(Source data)
- - -
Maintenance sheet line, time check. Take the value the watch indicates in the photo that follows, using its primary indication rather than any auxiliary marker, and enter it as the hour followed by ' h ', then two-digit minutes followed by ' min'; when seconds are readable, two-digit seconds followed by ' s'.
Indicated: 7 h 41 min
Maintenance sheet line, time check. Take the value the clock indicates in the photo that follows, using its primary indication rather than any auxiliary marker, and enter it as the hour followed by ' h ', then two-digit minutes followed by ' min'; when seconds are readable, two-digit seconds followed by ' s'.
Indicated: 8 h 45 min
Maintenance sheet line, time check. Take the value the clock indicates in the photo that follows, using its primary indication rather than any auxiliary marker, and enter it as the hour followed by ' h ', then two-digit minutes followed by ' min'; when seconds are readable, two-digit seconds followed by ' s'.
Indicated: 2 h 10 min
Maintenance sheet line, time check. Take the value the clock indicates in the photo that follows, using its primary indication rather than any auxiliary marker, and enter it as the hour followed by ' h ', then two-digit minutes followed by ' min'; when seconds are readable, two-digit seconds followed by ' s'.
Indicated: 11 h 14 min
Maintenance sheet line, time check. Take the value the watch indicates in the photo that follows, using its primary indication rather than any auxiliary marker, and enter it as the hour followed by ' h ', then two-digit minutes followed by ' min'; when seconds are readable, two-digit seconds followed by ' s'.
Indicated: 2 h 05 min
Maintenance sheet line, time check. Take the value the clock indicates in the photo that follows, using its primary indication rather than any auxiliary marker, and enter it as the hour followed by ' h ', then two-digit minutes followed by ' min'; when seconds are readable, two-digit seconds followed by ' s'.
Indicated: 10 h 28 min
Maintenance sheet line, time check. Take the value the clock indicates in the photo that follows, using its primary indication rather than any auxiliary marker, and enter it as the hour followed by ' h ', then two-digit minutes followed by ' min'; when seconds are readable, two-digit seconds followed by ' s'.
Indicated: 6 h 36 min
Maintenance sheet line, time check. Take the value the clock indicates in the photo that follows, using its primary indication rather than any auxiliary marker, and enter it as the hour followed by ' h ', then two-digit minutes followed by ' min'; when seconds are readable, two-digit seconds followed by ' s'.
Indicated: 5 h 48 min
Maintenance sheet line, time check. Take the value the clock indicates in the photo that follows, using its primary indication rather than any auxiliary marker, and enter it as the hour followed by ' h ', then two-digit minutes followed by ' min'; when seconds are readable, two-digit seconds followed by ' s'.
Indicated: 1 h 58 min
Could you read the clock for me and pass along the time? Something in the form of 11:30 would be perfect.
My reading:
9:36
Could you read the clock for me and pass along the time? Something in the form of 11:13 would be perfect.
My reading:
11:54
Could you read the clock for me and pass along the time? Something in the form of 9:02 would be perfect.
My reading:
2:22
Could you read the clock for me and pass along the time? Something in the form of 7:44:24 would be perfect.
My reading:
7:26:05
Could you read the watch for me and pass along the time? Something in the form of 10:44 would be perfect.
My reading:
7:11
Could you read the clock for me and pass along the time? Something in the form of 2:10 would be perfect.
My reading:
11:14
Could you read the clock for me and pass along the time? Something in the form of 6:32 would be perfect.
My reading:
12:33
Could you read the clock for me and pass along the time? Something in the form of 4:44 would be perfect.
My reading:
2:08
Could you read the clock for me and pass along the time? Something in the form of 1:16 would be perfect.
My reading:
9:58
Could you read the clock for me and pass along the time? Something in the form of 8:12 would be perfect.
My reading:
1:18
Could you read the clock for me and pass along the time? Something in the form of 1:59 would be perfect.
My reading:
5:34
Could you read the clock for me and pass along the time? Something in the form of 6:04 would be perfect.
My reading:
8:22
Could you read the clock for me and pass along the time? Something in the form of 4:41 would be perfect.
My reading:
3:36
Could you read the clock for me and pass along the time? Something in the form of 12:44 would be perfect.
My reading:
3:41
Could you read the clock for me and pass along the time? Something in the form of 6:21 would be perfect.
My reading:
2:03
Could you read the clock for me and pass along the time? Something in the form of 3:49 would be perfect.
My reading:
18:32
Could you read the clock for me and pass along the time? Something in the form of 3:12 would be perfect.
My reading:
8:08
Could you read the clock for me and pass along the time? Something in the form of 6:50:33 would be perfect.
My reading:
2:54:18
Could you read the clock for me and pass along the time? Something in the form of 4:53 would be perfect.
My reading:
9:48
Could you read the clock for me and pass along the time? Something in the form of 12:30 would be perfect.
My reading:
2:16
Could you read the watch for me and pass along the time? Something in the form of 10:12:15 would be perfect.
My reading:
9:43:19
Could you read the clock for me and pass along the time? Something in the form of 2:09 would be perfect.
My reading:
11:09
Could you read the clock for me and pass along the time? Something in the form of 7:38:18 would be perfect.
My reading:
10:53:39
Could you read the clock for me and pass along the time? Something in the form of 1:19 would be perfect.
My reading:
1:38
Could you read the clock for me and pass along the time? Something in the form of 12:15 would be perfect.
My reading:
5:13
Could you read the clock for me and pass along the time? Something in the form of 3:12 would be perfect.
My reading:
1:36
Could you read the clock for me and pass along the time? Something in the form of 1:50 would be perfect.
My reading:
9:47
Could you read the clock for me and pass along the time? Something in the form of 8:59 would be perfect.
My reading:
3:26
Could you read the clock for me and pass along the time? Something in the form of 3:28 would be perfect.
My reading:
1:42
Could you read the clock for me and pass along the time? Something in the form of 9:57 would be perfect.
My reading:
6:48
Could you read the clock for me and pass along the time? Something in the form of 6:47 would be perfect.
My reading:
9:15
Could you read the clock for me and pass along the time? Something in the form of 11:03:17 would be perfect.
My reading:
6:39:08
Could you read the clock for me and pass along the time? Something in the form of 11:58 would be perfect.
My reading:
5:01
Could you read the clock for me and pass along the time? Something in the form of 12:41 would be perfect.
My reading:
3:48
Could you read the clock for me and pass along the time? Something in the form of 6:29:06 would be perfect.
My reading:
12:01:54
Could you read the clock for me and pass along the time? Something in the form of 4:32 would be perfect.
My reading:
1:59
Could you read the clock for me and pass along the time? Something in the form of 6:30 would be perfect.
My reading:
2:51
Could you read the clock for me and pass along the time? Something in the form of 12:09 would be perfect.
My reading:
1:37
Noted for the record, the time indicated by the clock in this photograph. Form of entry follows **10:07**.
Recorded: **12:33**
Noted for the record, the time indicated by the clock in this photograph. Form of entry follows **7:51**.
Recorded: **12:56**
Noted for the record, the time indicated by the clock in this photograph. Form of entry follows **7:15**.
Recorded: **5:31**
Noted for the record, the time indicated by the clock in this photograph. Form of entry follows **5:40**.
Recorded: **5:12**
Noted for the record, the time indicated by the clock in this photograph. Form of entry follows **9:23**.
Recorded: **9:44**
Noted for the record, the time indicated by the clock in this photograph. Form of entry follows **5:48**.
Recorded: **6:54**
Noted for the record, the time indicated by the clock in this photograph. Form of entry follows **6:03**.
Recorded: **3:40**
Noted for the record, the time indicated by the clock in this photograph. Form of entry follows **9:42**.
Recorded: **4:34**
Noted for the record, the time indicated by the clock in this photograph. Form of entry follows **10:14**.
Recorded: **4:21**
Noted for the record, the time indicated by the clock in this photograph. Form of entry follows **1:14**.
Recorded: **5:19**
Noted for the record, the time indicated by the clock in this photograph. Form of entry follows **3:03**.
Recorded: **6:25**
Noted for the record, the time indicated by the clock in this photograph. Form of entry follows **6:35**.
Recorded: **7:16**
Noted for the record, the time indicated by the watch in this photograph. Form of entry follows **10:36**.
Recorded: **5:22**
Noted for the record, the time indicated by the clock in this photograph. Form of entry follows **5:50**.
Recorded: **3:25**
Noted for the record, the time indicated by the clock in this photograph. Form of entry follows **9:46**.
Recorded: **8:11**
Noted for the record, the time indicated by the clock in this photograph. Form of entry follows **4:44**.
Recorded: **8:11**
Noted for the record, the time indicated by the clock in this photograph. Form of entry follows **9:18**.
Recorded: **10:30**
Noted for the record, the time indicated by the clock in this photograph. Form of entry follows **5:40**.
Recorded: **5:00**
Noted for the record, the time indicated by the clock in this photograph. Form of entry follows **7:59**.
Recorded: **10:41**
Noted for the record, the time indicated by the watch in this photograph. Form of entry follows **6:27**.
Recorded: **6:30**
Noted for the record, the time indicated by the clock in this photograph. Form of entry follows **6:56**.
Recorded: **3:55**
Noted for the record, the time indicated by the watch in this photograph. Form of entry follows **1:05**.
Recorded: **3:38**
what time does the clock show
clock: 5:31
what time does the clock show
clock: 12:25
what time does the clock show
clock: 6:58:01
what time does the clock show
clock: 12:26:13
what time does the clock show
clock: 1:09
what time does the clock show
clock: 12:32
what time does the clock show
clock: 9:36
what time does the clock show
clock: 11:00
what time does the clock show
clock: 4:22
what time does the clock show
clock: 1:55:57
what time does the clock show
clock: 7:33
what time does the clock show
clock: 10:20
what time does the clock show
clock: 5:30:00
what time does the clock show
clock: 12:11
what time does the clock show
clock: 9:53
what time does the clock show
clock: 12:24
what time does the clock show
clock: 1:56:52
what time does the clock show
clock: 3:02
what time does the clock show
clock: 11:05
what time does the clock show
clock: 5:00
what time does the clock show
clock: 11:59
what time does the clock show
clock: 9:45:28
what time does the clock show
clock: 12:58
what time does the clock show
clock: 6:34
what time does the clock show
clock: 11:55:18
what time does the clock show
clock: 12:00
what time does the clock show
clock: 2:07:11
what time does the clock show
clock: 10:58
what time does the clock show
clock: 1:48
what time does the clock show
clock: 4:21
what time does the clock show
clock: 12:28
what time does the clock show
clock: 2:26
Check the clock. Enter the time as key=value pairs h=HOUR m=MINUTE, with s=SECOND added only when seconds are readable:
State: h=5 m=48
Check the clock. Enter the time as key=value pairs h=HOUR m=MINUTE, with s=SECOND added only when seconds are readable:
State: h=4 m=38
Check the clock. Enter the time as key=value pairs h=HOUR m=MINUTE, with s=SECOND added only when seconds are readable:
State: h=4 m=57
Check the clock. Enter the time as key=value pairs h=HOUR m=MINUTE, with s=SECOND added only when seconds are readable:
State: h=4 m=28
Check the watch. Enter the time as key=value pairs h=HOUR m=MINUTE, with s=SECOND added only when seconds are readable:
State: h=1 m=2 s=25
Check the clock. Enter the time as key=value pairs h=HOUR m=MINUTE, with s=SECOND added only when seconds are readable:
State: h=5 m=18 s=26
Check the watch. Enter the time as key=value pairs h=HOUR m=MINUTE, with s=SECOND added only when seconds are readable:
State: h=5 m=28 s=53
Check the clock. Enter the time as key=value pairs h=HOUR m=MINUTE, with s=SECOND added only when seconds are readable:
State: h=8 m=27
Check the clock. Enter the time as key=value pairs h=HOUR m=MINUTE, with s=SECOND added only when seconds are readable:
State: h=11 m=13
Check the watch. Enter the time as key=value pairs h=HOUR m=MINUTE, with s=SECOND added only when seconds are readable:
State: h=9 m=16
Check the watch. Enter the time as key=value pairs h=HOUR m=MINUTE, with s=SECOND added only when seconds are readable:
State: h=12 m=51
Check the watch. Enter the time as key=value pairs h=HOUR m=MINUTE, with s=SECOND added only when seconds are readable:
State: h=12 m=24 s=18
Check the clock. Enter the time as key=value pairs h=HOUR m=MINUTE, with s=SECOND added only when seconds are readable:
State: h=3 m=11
- - -
• **THE PROBLEM**: Reproduce the rows verbatim from the start through the line containing "Indicated: 2 h 10 min".

• **EXERCISE SOLUTION**:
Maintenance sheet line, time check. Take the value the watch indicates in the photo that follows, using its primary indication rather than any auxiliary marker, and enter it as the hour followed by ' h ', then two-digit minutes followed by ' min'; when seconds are readable, two-digit seconds followed by ' s'.
Indicated: 7 h 41 min
Maintenance sheet line, time check. Take the value the clock indicates in the photo that follows, using its primary indication rather than any auxiliary marker, and enter it as the hour followed by ' h ', then two-digit minutes followed by ' min'; when seconds are readable, two-digit seconds followed by ' s'.
Indicated: 8 h 45 min
Maintenance sheet line, time check. Take the value the clock indicates in the photo that follows, using its primary indication rather than any auxiliary marker, and enter it as the hour followed by ' h ', then two-digit minutes followed by ' min'; when seconds are readable, two-digit seconds followed by ' s'.
Indicated: 2 h 10 min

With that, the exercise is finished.